Rules to change for young drivers

JACKSON – Starting this summer, first-time teen-age drivers will have to wait another six months to get behind the wheel by themselves and cannot be texting when doing so.
Earlier this week, Gov. Haley Barbour signed into law a bill passed by the Mississippi Legislature to make teen-agers wait a little longer to get a driver’s license. The bill also makes it illegal for 15 -and -16 year-olds to text while driving.
The goal of the legislation, supporters say, is to make the state’s roadways safer.
“I think this bill will give young drivers more experience driving with people over the age of 21,” said Sen. Gray Tollison, D-Oxford, who has worked in recent years to pass similar legislation. “Ultimately, I think it will save lives.”
Under the new law, which takes effect July 1, a teen-ager can still get a learner’s permit at age 15 and drive with a licensed adult over the age of 21 in the vehicle.

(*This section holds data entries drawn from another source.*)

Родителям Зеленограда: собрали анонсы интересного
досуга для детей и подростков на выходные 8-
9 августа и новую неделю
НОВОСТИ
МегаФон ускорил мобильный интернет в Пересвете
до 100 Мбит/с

But under the new law, the teen will have to hold the learner’s permit for one year instead of six months.
After one year of driving with a learner’s permit with no accidents or traffic citations, a teen can get an intermediate license that restricts the driving by time of day.
After six months, the teen can get the regular license.
The change will mean the earliest a teen can get a regular license is 16 1/2 instead of 16.
House Transportation Committee Chairman Warner McBride, D-Courtland, said the legislation is needed because statistics indicate that new drivers are more likely to have deadly wrecks.
He said Mississippi traditionally has the highest or second highest teen driving fatality rate.
According to DriveHomeSafe.com, teens make up 7 percent of the total driving population, but 14 percent of all traffic fatalities. Their age group also is the most prone to be involved in single-vehicle accidents.
With the legislation, said McBride, “we’re trying to save lives.”
The ban on text messaging for those with a permit and with an intermediate license was added to the legislation on the House floor via amendment.
There is a $500 fine for those caught texting while driving.
“I think it will be hard to enforce, but we are making a statement as public policy it is not good for young people to text while behind the wheel,” Tollison said. “It is dangerous.”